Text based embedding formats.

finalfusion.compat.text.load_text(file: Union[str, bytes, int, os.PathLike], lossy: bool = False)finalfusion.embeddings.Embeddings[source]

Read embeddings in text format.

The returned embeddings have a SimpleVocab, NdArray storage and a Norms chunk. The storage is l2-normalized per default and the corresponding norms are stored in the Norms.

Expects a file with utf-8 encoded lines with:

  • word at the start of the line

  • followed by whitespace

  • followed by whitespace separated vector components

Parameters
  • file (str, bytes, int, PathLike) – Path to a file with embeddings in word2vec binary format.

  • lossy (bool) – If set to true, malformed UTF-8 sequences in words will be replaced with the U+FFFD REPLACEMENT character.

Returns

embeddings – Embeddings from the input file. The resulting Embeddings will have a SimpleVocab, NdArray and Norms.

Return type

Embeddings

finalfusion.compat.text.load_text_dims(file: Union[str, bytes, int, os.PathLike], lossy: bool = False)finalfusion.embeddings.Embeddings[source]

Read emebddings in text-dims format.

The returned embeddings have a SimpleVocab, NdArray storage and a Norms chunk. The storage is l2-normalized per default and the corresponding norms are stored in the Norms.

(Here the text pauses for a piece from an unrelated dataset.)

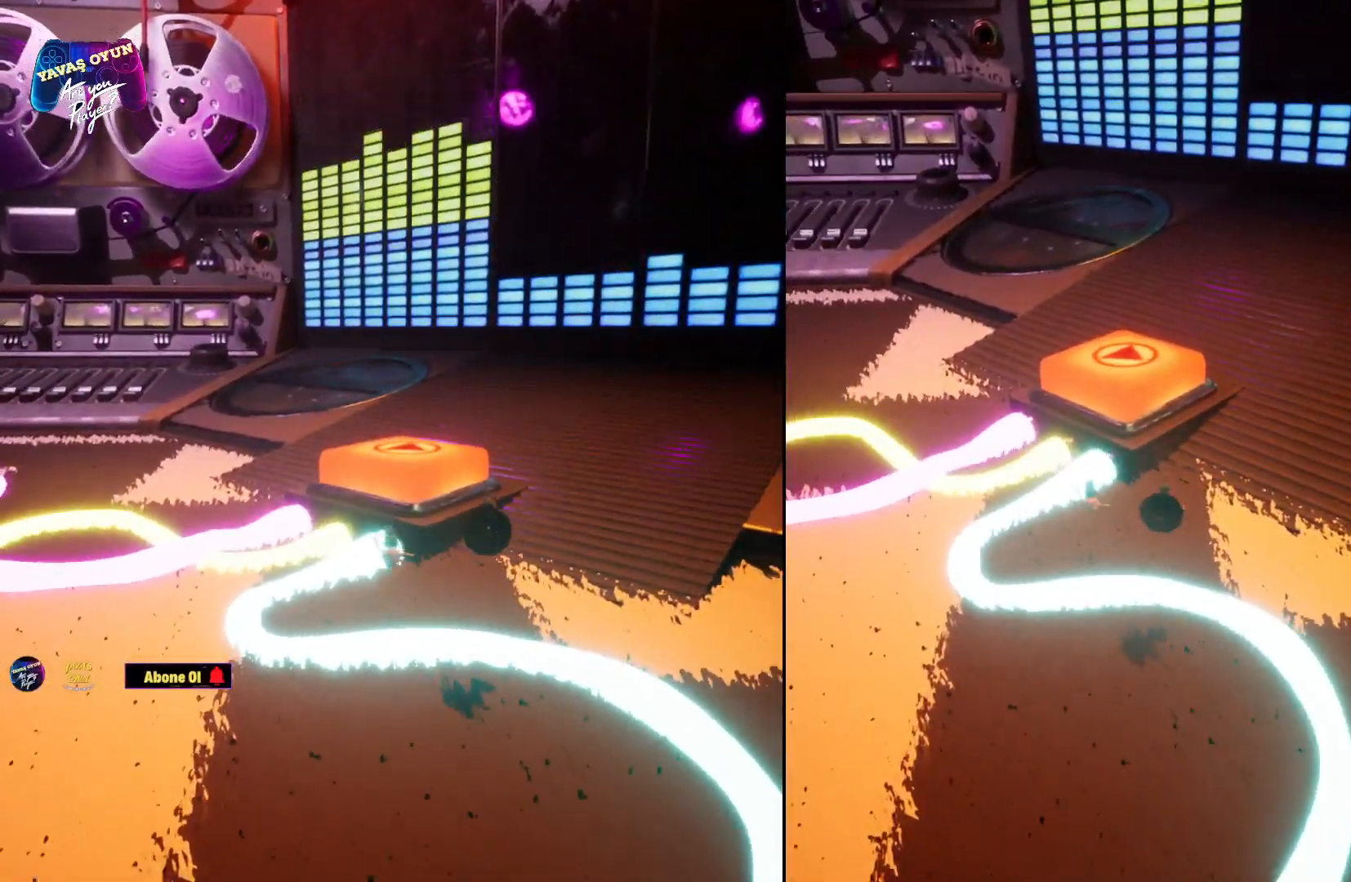
{"buttons": [], "left_stick": "up", "right_stick": "center", "events": [[17, "A", "up"], [217, "A", "down"], [217, "X", "down"], [283, "A", "up"], [467, "X", "up"]]}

The first line contains whitespace separated rows and cols, the rest of the file contains whitespace separated word and vector components.

Parameters
  • file (str, bytes, int, PathLike) – Path to a file with embeddings in text format with dimensions on the first line.

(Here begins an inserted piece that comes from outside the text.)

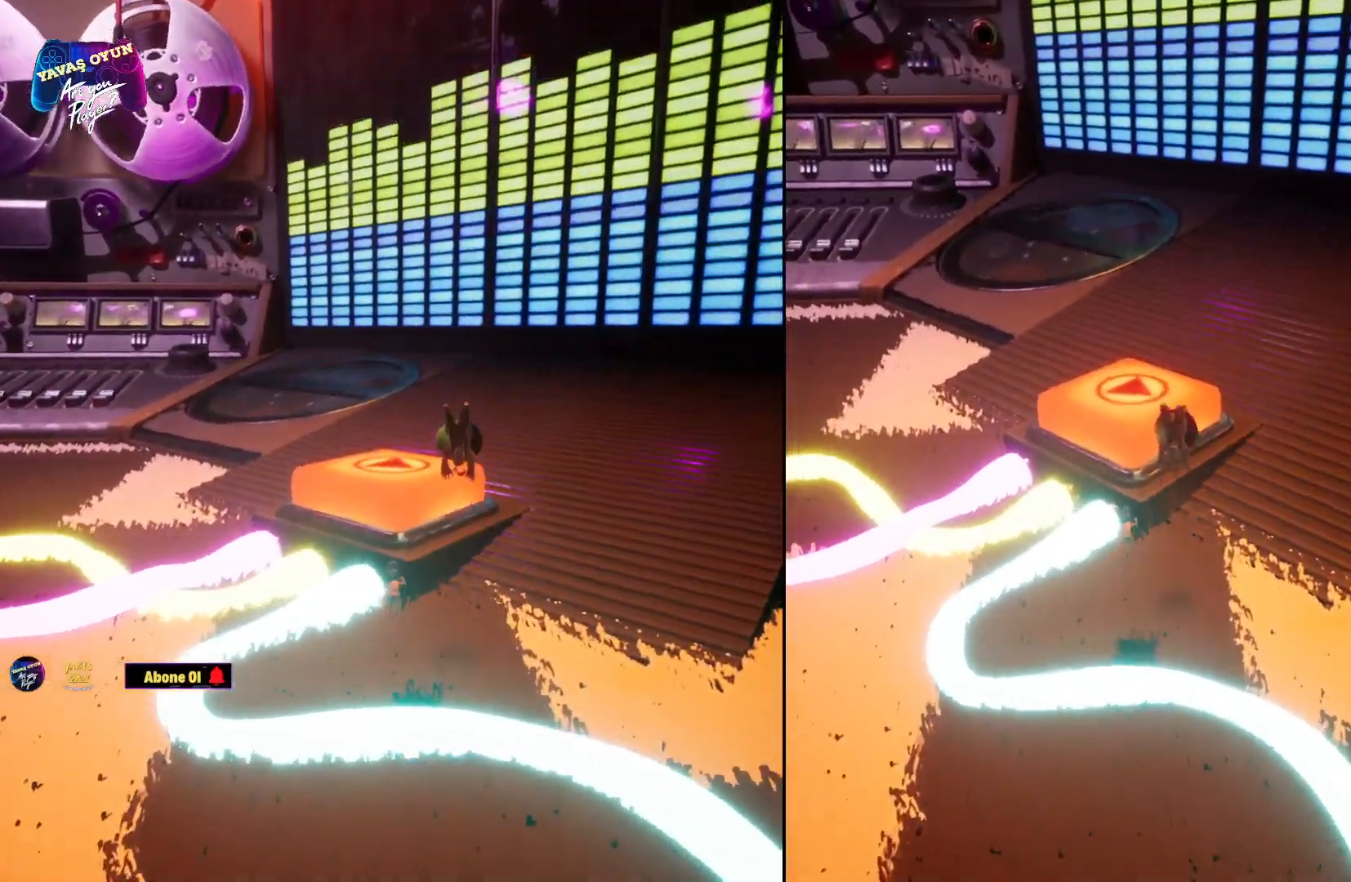
{"buttons": [], "left_stick": "up", "right_stick": "center"}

  • lossy (bool) – If set to true, malformed UTF-8 sequences in words will be replaced with the U+FFFD REPLACEMENT character.

Returns

embeddings – The embeddings from the input file.

Return type

Embeddings

finalfusion.compat.text.write_text(file: Union[str, bytes, int, os.PathLike], embeddings: finalfusion.embeddings.Embeddings, sep=' ')[source]

Write embeddings in text format.

Embeddings are un-normalized before serialization, if norms are present, each embedding is scaled by the associated norm.

The output consists of utf-8 encoded lines with:
  • word at the start of the line

  • followed by whitespace

  • followed by whitespace separated vector components

Parameters
  • file (str, bytes, int, PathLike) – Output file

  • embeddings (Embeddings) – Embeddings to write

  • sep (str) – Separator of word and embeddings.

finalfusion.compat.text.write_text_dims(file: Union[str, bytes, int, os.PathLike], embeddings: finalfusion.embeddings.Embeddings, sep=' ')[source]

Write embeddings in text-dims format.

Embeddings are un-normalized before serialization, if norms are present, each embedding is scaled by the associated norm.

The output consists of utf-8 encoded lines with:
  • rows cols on the first line

  • word at the start of the line

  • followed by whitespace

  • followed by whitespace separated vector components

Parameters
  • file (str, bytes, int, PathLike) – Output file

  • embeddings (Embeddings) – Embeddings to write

  • sep (str) – Separator of word and embeddings.